There is no specific answer for how much data is needed to build and train a machine learning model, but we've provided some suggestions which may prevent you from making some common mistakes.
Before jumping into building time series machine learning models, ask yourself a few questions.
What's the granularity of my data, e.g., seconds, hours, years?
A year’s worth of data can imply 365 data points, 52 data points, 12 data points, or even a single data point depending on how the data was recorded, and all are equally valid.
What are my underlying assumptions about my data?
If you expect your data is annually seasonal, make sure you have at least 365 days, 52 weeks, or 12 months of data, plus some additional data points for testing- note how important the granularity of data is in this scenario.
How far out am I trying to predict?
If you’re trying to predict 12 months into the future, you should have at least 12 months worth (a data point for every month) to train on before you can expect to have trustworthy results.
A decent model should always have more observations than parameters.

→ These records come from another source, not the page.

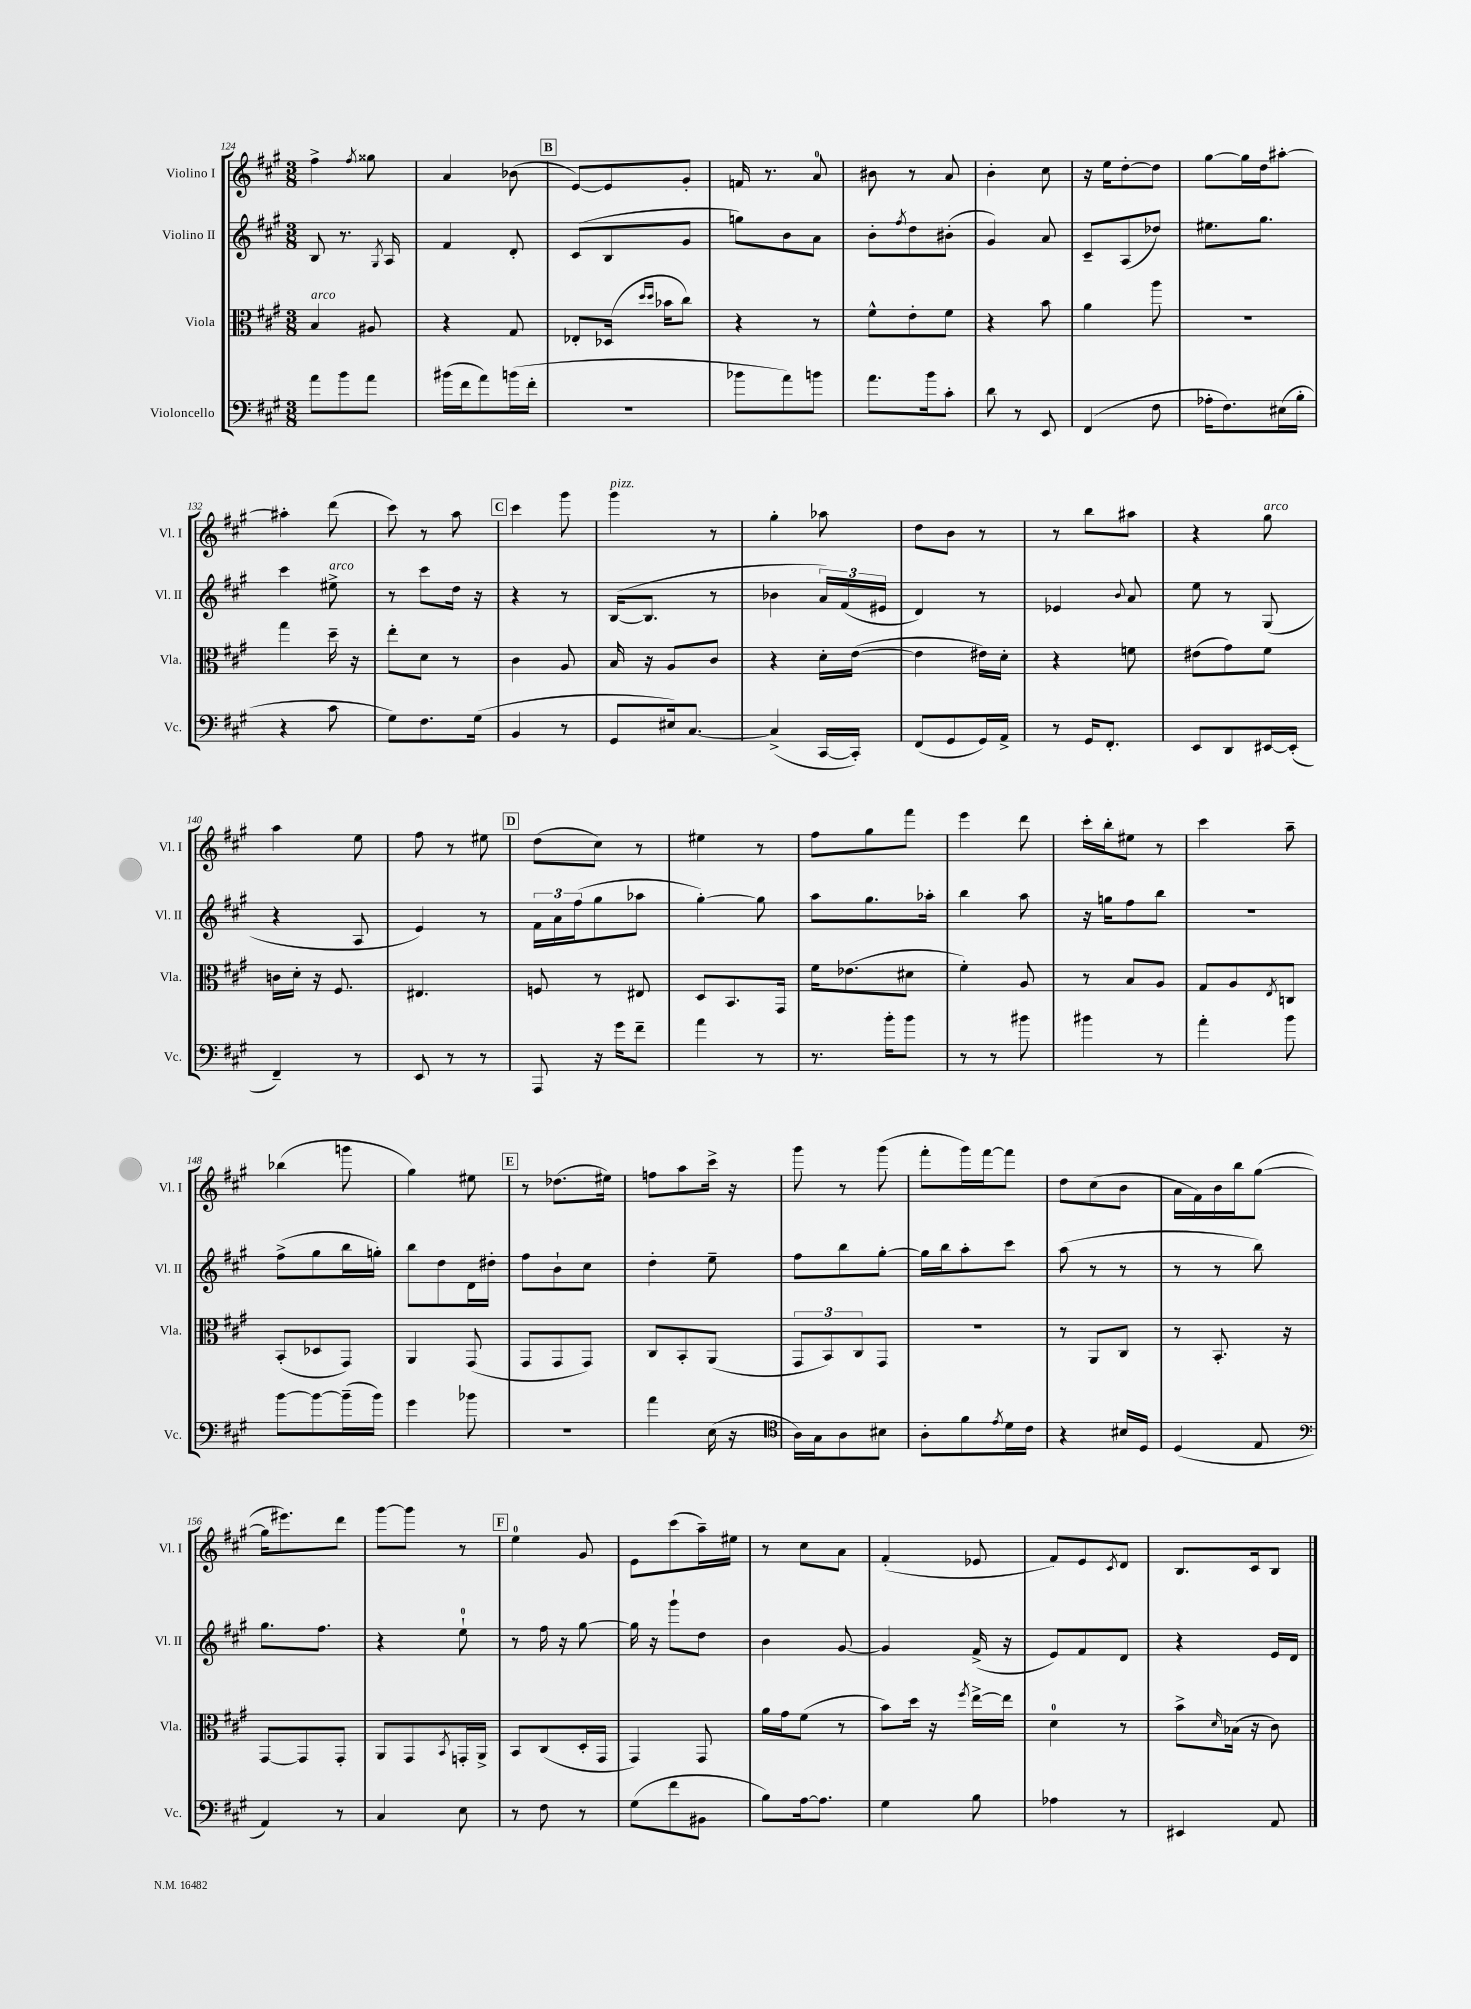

**kern	**kern	**kern	**kern
*staff4	*staff3	*staff2	*staff1
*clefF4	*clefC3	*clefG2	*clefG2
*k[f#c#g#]	*k[f#c#g#]	*k[f#c#g#]	*k[f#c#g#]
*M3/8	*M3/8	*M3/8	*M3/8
8a	4B	8B	4ff#^
8b	.	8.r	.
.	.	.	8qff#
8a	8A#	.	8gg##
.	.	8qG#	.
.	.	16A	.
=	=	=	=
(16b#	4r	4f#	4a
16f#	.	.	.
8a)	.	.	.
(16b	8G#	8d'	(8b-
16f#'	.	.	.
=	=	=	=
4.r	8E-'	(8c#	[8e)
.	(16D-	8B	8e]
.	16qqdd	.	.
.	16qqdd	.	.
.	16b-	.	.
.	8cc#)	8g#	8g#'
=	=	=	=
8b-	4r	8gg)	16f
.	.	.	8.r
8a)	.	8b	.
8b	8r	8a	8a
=	=	=	=
8.a	8f#^^	8b'	8b#
.	.	8qff#	.
.	8e'	8dd	8r
16b	.	.	.
8c#'	8f#	(8b#'	8a
=	=	=	=
8d	4r	4g#)	4b'
8r	.	.	.
8EE	8b	8a	8cc#
=	=	=	=
(4FF#	4a	8c#~	16r
.	.	.	16ee
.	.	(8A	[8dd'
8F#	8aa	8dd-)	8dd]
=	=	=	=
16A-'	4.r	8.ee#	[8gg#
8.F#)	.	.	.
.	.	.	16gg#]
.	.	8.gg#	16dd
(16E#	.	.	[8aa#'
16B'	.	.	.
=	=	=	=
4r	4gg#	4ccc#	4aa#']
8c#	16dd~	8ee#^	(8ddd
.	16r	.	.
=	=	=	=
8G#)	8ee'	8r	8ccc#)
8.F#	8d	8ccc#	8r
.	8r	16dd	8aa
(16G#	.	16r	.
=	=	=	=
4BB	4c#	4r	4ccc#
8r	8A	8r	8ggg#
=	=	=	=
8GG#	16B	([16B	4ggg#
.	16r	8.B]	.
16E#)	8A	.	.
[8.C#	.	.	.
.	8c#	8r	8r
=	=	=	=
(4C#^]	4r	4b-	4gg#'
[16CC#	16d'	24a)	8aa-
.	.	(24f#	.
16CC#'])	([16e	.	.
.	.	24e#	.
=	=	=	=
(8FF#	4e]	4d)	8dd
8GG#	.	.	8b
16GG#)	16e#)	8r	8r
16AA^	16d'	.	.
=	=	=	=
8r	4r	4e-	8r
16GG#	.	.	8bb
8.FF#'	.	.	.
.	.	8qqb	.
.	8f	8a	8aa#
=	=	=	=
8EE	(8e#	8ee	4r
8DD	8g#)	8r	.
[16EE#	8f#	(8G#	8gg#
(16EE#']	.	.	.
=	=	=	=
4FF#~)	16c	4r	4aa
.	16d'	.	.
.	16r	.	.
.	8.F#	.	.
8r	.	8A	8ee
=	=	=	=
8EE	4.E#	4e)	8ff#
8r	.	.	8r
8r	.	8r	8ee#
=	=	=	=
8AAA	8F	24f#	(8dd
.	.	24a	.
.	.	(24ff#	.
16r	8r	8gg#	8cc#)
16g#	.	.	.
8f#~	8E#	8aa-	8r
=	=	=	=
4a	8D	[4gg#')	4ee#
.	8.BB	.	.
8r	.	8gg#]	8r
.	16GG#	.	.
=	=	=	=
8.r	16f#	8aa	8ff#
.	(8.e-	.	.
.	.	8.gg#	8gg#
16b'	.	.	.
8b	8d#	.	8fff#
.	.	16aa-'	.
=	=	=	=
8r	4f#')	4bb	4eee
8r	.	.	.
8b#	8A	8aa	8ddd
=	=	=	=
4b#	8r	16r	16ccc#'
.	.	16gg	16bb'
.	8B	8ff#	8ee#
8r	8A	8bb	8r
=	=	=	=
4a'	8G#	4.r	4ccc#
.	8A	.	.
.	8qE	.	.
8b	8C	.	8aa~
=	=	=	=
[8b	(8BB'	(8ff#^	(4bb-
8b_	8D-	8gg#	.
(16b~]	8GG#)	16bb	8ggg
16b)	.	16gg')	.
=	=	=	=
4g#	4AA	8bb	4gg#)
.	.	8dd	.
8b-	(8GG#	16d	8ee#
.	.	16dd#'	.
=	=	=	=
4.r	8GG#	8ff#	8r
.	8GG#	8b`	(8.dd-
.	8GG#)	8cc#	.
.	.	.	16ee#)
=	=	=	=
4a	8C#	4dd'	8ff
.	8BB'	.	8aa
(16E	(8AA	8ee~	16ccc#^
16r	.	.	16r
=	=	=	=
*clefC4	*	*	*
16A)	12GG#	8ff#	8ggg#
16G#	.	.	.
.	12BB)	.	.
8A	.	8bb	8r
.	12C#	.	.
8B#	8GG#	[8gg#'	(8ggg#
=	=	=	=
8A'	4.r	16gg#]	8fff#'
.	.	16bb	.
8f#	.	8aa'	16ggg#)
.	.	.	[16fff#
8qe	.	.	.
16d	.	8ccc#	8fff#]
16c#	.	.	.
=	=	=	=
4r	8r	(8aa	8dd
.	8AA	8r	(8cc#
16B#	8C#	8r	8b
16D	.	.	.
=	=	=	=
(4D	8r	8r	16a
.	.	.	16f#)
.	8.BB'	8r	16b
.	.	.	16bb
8E	.	8bb)	([8gg#
.	16r	.	.
=	=	=	=
*clefF4	*	*	*
4AA)	[8GG#	8.gg#	16gg#]
.	.	.	8.eee#)
.	8GG#]	.	.
.	.	8.ff#	.
8r	8GG#'	.	8ddd
=	=	=	=
4C#	8AA	4r	[8ggg#
.	8GG#	.	8ggg#]
.	8qBB	.	.
8E	16GG'	8ee`	8r
.	16AA^	.	.
=	=	=	=
8r	8BB	8r	4ee
8F#	(8C#	16ff#	.
.	.	16r	.
8r	16D'	[8gg#	8g#
.	16GG#	.	.
=	=	=	=
(8G#	4GG#)	16gg#]	8e
.	.	16r	.
8f#	.	8ggg#`	(8ccc#
8BB#	8GG#	8dd	16aa~)
.	.	.	16ee#
=	=	=	=
8B)	16a	4b	8r
.	16g#	.	.
[16A	(8f#	.	8cc#
8.A]	.	.	.
.	8r	[8g#	8a
=	=	=	=
4G#	8b)	4g#]	(4f#'
.	16dd	.	.
.	16r	.	.
.	8qff#	.	.
8B	[16ee^	(16f#^	8e-
.	16ee]	16r	.
=	=	=	=
4A-	4d	8e)	8f#)
.	.	8f#	8e
.	.	.	8qc#
8r	8r	8d	8d
=	=	=	=
4EE#	8b^	4r	8.B
.	16qqd	.	.
.	(16B-	.	.
.	16r	.	16c#
8AA	8c#)	16e	8B
.	.	16d	.
==	==	==	==
*-	*-	*-	*-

This means that the submitted data should have as many observations as the period of the maximum expected seasonality.
If you have daily sales data and you expect that it exhibits annual seasonality, you should have more than 365 (days in a year) data points to train a successful model. If you have hourly data and you expect your data exhibits weekly seasonality, you should have more than 7 (days in a week) multiplied by 24 (hours in a day) = 168 observations to train a model.
These are the bare minimum number of points needed to train time series models, but if you want to test how accurately your model performs, more data is required. Read Training Set vs. Test Set to learn what is needed to test a model.

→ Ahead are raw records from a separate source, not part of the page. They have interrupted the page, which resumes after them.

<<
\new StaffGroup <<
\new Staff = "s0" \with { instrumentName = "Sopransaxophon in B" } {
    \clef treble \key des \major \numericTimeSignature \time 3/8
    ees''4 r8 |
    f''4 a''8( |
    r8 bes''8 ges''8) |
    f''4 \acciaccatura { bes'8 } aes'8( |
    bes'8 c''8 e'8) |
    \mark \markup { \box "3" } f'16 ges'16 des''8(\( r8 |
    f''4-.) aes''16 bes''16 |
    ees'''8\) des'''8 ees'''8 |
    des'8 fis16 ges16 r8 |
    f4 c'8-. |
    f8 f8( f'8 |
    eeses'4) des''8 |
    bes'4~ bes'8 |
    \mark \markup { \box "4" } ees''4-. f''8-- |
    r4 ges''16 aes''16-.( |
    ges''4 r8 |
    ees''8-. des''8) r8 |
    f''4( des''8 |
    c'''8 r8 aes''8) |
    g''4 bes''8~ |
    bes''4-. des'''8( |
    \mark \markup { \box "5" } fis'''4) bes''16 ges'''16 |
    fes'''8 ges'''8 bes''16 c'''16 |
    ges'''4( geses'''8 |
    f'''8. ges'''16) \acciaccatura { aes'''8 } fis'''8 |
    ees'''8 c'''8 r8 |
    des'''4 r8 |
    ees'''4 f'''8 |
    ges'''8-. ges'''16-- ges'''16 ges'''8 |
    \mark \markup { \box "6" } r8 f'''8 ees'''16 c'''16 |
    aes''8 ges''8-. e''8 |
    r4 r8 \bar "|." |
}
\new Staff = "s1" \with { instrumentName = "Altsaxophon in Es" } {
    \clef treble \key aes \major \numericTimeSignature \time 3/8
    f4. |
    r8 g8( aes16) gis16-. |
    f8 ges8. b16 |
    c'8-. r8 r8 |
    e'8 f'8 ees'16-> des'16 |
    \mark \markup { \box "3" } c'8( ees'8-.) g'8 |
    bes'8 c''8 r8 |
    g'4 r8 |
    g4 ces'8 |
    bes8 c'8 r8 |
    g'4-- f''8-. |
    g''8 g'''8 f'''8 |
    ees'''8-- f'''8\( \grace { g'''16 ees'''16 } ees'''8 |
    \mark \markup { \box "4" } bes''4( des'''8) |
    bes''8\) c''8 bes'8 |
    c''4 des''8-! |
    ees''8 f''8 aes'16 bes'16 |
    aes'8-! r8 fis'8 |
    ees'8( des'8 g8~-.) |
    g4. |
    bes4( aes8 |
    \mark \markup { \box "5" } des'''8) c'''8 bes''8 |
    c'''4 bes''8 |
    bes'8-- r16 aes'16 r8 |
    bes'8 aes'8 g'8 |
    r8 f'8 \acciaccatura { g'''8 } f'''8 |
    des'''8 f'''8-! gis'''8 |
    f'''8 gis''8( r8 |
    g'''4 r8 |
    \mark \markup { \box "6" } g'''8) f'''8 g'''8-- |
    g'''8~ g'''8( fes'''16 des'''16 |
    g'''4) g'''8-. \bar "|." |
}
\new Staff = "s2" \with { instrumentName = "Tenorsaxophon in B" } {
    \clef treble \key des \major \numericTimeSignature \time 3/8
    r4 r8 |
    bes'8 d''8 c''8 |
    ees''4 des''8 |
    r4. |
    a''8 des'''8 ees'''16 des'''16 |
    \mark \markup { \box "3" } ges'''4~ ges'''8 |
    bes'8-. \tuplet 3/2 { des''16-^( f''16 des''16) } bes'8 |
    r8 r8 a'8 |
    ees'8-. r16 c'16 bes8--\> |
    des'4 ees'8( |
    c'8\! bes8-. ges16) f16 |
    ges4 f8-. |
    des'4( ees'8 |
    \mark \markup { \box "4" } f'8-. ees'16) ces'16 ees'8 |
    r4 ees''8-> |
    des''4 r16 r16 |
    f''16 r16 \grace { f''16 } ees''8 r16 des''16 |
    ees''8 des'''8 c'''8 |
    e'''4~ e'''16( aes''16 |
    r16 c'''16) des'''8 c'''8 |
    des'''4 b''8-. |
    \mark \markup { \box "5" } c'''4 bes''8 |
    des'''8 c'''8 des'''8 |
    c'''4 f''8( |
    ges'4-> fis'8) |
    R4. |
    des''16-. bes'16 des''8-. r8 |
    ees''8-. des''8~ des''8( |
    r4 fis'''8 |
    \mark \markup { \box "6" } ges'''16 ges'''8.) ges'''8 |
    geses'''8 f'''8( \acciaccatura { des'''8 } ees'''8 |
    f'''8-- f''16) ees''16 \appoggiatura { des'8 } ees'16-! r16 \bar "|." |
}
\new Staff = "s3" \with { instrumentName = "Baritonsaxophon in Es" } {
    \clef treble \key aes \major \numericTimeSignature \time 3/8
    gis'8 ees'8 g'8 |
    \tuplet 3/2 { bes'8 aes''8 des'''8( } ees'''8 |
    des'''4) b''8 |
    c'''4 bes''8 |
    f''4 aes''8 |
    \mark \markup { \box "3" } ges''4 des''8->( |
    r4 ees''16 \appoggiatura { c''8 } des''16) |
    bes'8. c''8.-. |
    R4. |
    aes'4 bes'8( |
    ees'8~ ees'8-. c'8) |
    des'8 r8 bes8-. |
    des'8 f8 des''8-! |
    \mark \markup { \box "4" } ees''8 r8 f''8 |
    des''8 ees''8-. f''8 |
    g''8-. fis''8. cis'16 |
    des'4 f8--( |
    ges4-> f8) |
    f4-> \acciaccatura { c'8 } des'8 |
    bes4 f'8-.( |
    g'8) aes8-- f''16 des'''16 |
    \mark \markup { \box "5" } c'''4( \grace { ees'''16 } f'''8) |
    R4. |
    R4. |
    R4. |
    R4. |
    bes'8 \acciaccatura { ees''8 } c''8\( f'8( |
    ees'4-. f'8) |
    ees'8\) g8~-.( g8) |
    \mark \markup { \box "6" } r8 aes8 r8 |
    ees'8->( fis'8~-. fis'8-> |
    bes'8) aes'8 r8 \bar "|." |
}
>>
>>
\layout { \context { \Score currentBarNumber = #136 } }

Our Data Science team suggests a general rule of thumb is that the number of observations should be proportional to 1/d^p where p = # of features and d = the maximum spacing between consecutive or neighboring data points after each feature is scaled to the range 0-1. Another general rule of thumb is that for a data set with N observations, you can have up to N-1 features if the features are uncorrelated. If the features are strongly correlated, you should have no more than √N features.
For the non-data scientists of the world, the more practical suggestion is to have 10x as many observations as you do features.
A data set with 3 columns (features) should contain approximately 30 total rows (observations) + 1 additional column (target) in which you are trying to predict.